### ACTIVITÉ
Recopiez toutes les lignes ci-dessous en les mettant à jour : chaque « Person at » devient « Subject at », et le reste demeure inchangé.

[Lignes sources]
•••••

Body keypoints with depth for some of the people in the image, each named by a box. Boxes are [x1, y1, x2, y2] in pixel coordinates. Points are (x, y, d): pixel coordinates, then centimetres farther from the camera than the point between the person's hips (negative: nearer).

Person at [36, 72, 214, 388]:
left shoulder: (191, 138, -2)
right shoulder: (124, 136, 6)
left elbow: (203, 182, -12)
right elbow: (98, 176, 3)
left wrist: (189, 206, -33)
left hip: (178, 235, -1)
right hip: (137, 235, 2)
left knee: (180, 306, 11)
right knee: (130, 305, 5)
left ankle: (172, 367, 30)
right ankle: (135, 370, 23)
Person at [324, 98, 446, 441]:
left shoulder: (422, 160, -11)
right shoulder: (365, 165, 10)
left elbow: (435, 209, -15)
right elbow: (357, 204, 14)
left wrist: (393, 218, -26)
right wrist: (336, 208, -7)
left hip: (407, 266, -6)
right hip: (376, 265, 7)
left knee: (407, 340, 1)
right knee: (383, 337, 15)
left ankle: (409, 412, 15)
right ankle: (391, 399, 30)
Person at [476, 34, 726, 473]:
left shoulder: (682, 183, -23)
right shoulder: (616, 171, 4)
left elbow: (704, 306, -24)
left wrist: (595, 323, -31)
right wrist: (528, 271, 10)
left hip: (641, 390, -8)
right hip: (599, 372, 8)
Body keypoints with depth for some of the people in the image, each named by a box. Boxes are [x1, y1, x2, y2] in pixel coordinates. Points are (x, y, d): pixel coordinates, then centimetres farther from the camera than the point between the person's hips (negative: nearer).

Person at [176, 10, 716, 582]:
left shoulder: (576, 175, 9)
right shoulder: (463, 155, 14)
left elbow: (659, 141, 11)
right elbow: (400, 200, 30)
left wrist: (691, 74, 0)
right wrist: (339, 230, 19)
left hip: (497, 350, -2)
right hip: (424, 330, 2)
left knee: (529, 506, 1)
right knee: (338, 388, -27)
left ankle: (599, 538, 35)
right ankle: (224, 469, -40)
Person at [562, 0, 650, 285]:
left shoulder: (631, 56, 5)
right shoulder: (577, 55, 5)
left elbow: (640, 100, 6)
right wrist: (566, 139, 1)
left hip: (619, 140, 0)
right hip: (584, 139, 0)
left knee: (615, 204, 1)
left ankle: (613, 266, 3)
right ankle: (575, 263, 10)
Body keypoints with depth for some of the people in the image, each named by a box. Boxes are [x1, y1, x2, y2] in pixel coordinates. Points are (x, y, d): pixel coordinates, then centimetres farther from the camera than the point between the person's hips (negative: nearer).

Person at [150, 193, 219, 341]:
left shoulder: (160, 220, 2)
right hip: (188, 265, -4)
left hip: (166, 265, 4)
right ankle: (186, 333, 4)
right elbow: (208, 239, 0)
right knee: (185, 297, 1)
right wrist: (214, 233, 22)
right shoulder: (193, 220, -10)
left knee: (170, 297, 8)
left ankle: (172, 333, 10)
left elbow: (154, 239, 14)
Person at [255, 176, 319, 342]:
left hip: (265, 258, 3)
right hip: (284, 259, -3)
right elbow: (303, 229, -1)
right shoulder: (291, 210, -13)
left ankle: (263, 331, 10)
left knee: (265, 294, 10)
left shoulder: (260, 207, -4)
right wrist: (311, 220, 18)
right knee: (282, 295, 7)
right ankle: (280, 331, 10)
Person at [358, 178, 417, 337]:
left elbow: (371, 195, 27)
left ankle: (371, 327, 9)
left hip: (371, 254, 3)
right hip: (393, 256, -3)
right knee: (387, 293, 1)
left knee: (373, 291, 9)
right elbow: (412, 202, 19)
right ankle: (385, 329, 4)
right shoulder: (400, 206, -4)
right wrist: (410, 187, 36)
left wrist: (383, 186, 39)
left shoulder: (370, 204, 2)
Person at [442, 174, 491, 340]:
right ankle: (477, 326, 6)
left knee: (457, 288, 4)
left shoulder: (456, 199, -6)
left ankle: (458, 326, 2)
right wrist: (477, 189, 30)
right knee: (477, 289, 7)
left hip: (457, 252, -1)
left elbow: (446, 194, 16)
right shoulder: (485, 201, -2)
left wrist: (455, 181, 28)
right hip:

•••••

### SOLUTION RÉDIGÉE
Body keypoints with depth for some of the people in the image, each named by a box. Boxes are [x1, y1, x2, y2] in pixel coordinates. Points are (x, y, d): pixel coordinates, then centimetres farther from the camera than the point between the person's hips (negative: nearer).

Subject at [36, 72, 214, 388]:
left shoulder: (191, 138, -2)
right shoulder: (124, 136, 6)
left elbow: (203, 182, -12)
right elbow: (98, 176, 3)
left wrist: (189, 206, -33)
left hip: (178, 235, -1)
right hip: (137, 235, 2)
left knee: (180, 306, 11)
right knee: (130, 305, 5)
left ankle: (172, 367, 30)
right ankle: (135, 370, 23)
Subject at [324, 98, 446, 441]:
left shoulder: (422, 160, -11)
right shoulder: (365, 165, 10)
left elbow: (435, 209, -15)
right elbow: (357, 204, 14)
left wrist: (393, 218, -26)
right wrist: (336, 208, -7)
left hip: (407, 266, -6)
right hip: (376, 265, 7)
left knee: (407, 340, 1)
right knee: (383, 337, 15)
left ankle: (409, 412, 15)
right ankle: (391, 399, 30)
Subject at [476, 34, 726, 473]:
left shoulder: (682, 183, -23)
right shoulder: (616, 171, 4)
left elbow: (704, 306, -24)
left wrist: (595, 323, -31)
right wrist: (528, 271, 10)
left hip: (641, 390, -8)
right hip: (599, 372, 8)
Body keypoints with depth for some of the people in the image, each named by a box. Boxes are [x1, y1, x2, y2] in pixel coordinates. Points are (x, y, d): pixel coordinates, then centimetres farther from the camera than the point between the person's hips (negative: nearer).

Subject at [176, 10, 716, 582]:
left shoulder: (576, 175, 9)
right shoulder: (463, 155, 14)
left elbow: (659, 141, 11)
right elbow: (400, 200, 30)
left wrist: (691, 74, 0)
right wrist: (339, 230, 19)
left hip: (497, 350, -2)
right hip: (424, 330, 2)
left knee: (529, 506, 1)
right knee: (338, 388, -27)
left ankle: (599, 538, 35)
right ankle: (224, 469, -40)
Subject at [562, 0, 650, 285]:
left shoulder: (631, 56, 5)
right shoulder: (577, 55, 5)
left elbow: (640, 100, 6)
right wrist: (566, 139, 1)
left hip: (619, 140, 0)
right hip: (584, 139, 0)
left knee: (615, 204, 1)
left ankle: (613, 266, 3)
right ankle: (575, 263, 10)
Body keypoints with depth for some of the people in the image, each named by a box. Boxes are [x1, y1, x2, y2] in pixel coordinates. Points are (x, y, d): pixel coordinates, then centimetres farther from the camera than the point between the person's hips (negative: nearer).

Subject at [150, 193, 219, 341]:
left shoulder: (160, 220, 2)
right hip: (188, 265, -4)
left hip: (166, 265, 4)
right ankle: (186, 333, 4)
right elbow: (208, 239, 0)
right knee: (185, 297, 1)
right wrist: (214, 233, 22)
right shoulder: (193, 220, -10)
left knee: (170, 297, 8)
left ankle: (172, 333, 10)
left elbow: (154, 239, 14)
Subject at [255, 176, 319, 342]:
left hip: (265, 258, 3)
right hip: (284, 259, -3)
right elbow: (303, 229, -1)
right shoulder: (291, 210, -13)
left ankle: (263, 331, 10)
left knee: (265, 294, 10)
left shoulder: (260, 207, -4)
right wrist: (311, 220, 18)
right knee: (282, 295, 7)
right ankle: (280, 331, 10)
Subject at [358, 178, 417, 337]:
left elbow: (371, 195, 27)
left ankle: (371, 327, 9)
left hip: (371, 254, 3)
right hip: (393, 256, -3)
right knee: (387, 293, 1)
left knee: (373, 291, 9)
right elbow: (412, 202, 19)
right ankle: (385, 329, 4)
right shoulder: (400, 206, -4)
right wrist: (410, 187, 36)
left wrist: (383, 186, 39)
left shoulder: (370, 204, 2)
Subject at [442, 174, 491, 340]:
right ankle: (477, 326, 6)
left knee: (457, 288, 4)
left shoulder: (456, 199, -6)
left ankle: (458, 326, 2)
right wrist: (477, 189, 30)
right knee: (477, 289, 7)
left hip: (457, 252, -1)
left elbow: (446, 194, 16)
right shoulder: (485, 201, -2)
left wrist: (455, 181, 28)
right hip:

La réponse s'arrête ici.